L'UE, tout comme la Suisse en tant que pays voisin, peut et doit contribuer à l'amélioration de la situation en Italie. La Suisse doit garantir la protection des personnes qui déposent une demande d'asile sur son territoire et suspendre immédiatement les renvois vers l'Italie jusqu'à ce qu'une solution soit trouvée conformément aux chiffres 1 et 2 de la présente motion.
Antrag des Bundesrates
Le Conseil fédéral propose de rejeter la motion.
Stellungnahme des Bundesrates
1. Le contexte des débarquements en mer Méditerranée montre qu'une approche européenne commune de gestion des flux migratoires serait importante. C'est pourquoi la Suisse approuve l'orientation des mesures inscrites dans l'agenda européen sur la migration du 13 mai 2015. Cet agenda, de même que la proposition subséquente de la Commission européenne, prévoient entre autres un mécanisme d'urgence destiné à répartir certains requérants d'asile se trouvant en Italie et en Grèce au moyen d'une clé de répartition. Le Conseil fédéral salue les efforts entrepris afin de répartir équitablement les requérants d'asile au sein de l'espace Dublin. Néanmoins, la Suisse n'étant pas membre de l'UE et n'étant pas liée à l'ensemble des bases juridiques du régime d'asile européen commun, ses possibilités d'influence restent limitées.

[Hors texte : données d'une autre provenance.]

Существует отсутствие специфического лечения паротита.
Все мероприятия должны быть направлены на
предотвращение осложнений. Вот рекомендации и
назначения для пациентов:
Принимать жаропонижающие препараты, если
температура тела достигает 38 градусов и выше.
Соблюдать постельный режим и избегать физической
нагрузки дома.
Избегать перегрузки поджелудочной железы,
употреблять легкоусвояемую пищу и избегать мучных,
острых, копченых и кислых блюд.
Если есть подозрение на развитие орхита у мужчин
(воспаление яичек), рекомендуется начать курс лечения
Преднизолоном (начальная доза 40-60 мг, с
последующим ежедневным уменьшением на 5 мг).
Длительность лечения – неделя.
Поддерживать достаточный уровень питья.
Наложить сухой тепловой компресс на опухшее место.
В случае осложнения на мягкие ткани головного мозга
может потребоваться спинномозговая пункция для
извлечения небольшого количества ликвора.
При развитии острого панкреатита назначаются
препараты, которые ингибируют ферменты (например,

2. Le Conseil fédéral s'efforce depuis longtemps déjà de soutenir l'Italie au niveau bilatéral et européen. Au niveau bilatéral, l'Italie a déjà reçu plusieurs fois des propositions de soutien (financier et en personnel) en matière d'accueil et d'hébergement. Au niveau européen, elle est épaulée par le Bureau européen d'appui en matière d'asile, que la Suisse intègrera à l'avenir.

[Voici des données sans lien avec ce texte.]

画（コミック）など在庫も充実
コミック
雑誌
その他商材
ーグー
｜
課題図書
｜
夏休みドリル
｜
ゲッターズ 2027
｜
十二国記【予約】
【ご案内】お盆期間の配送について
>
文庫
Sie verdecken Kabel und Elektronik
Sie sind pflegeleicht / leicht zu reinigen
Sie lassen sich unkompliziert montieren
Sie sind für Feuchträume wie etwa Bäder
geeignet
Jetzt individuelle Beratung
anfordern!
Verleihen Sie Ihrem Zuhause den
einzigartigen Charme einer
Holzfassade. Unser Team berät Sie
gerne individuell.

3. Le Conseil fédéral est d'avis que tous les États Dublin doivent respecter les obligations qui découlent du règlement Dublin III. Les failles du système d'accueil italien sont compréhensibles vu les flux migratoires actuellement constatés via la Méditerranée. Dans son arrêt concernant l'affaire "Tarakhel vs. Switzerland" (recours no 29217/13 du 4 novembre 2014), la Cour européenne des droits de l'homme (CEDH) a néanmoins relevé le fait que le système italien d'accueil et d'asile ne présentait à l'heure actuelle pas de défaillances systémiques. La CEDH a confirmé cet arrêt dans le cadre de sa décision d'admissibilité concernant l'affaire "A.M.E. vs. The Netherlands" (recours no 51428/10 du 13 janvier 2015). Par conséquent, le Conseil fédéral estime que les transferts vers l'Italie dans le cadre de la procédure Dublin demeurent raisonnablement exigibles.
Le Conseil fédéral propose de rejeter la motion.